▼▼▼
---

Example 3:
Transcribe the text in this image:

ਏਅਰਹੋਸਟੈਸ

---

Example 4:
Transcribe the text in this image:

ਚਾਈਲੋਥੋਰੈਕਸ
▲▲▲
= Your task =
Produce a verbatim copy of each record above.

= Result of the exercise =
---

Example 3:
Transcribe the text in this image:

ਏਅਰਹੋਸਟੈਸ

---

Example 4:
Transcribe the text in this image:

ਚਾਈਲੋਥੋਰੈਕਸ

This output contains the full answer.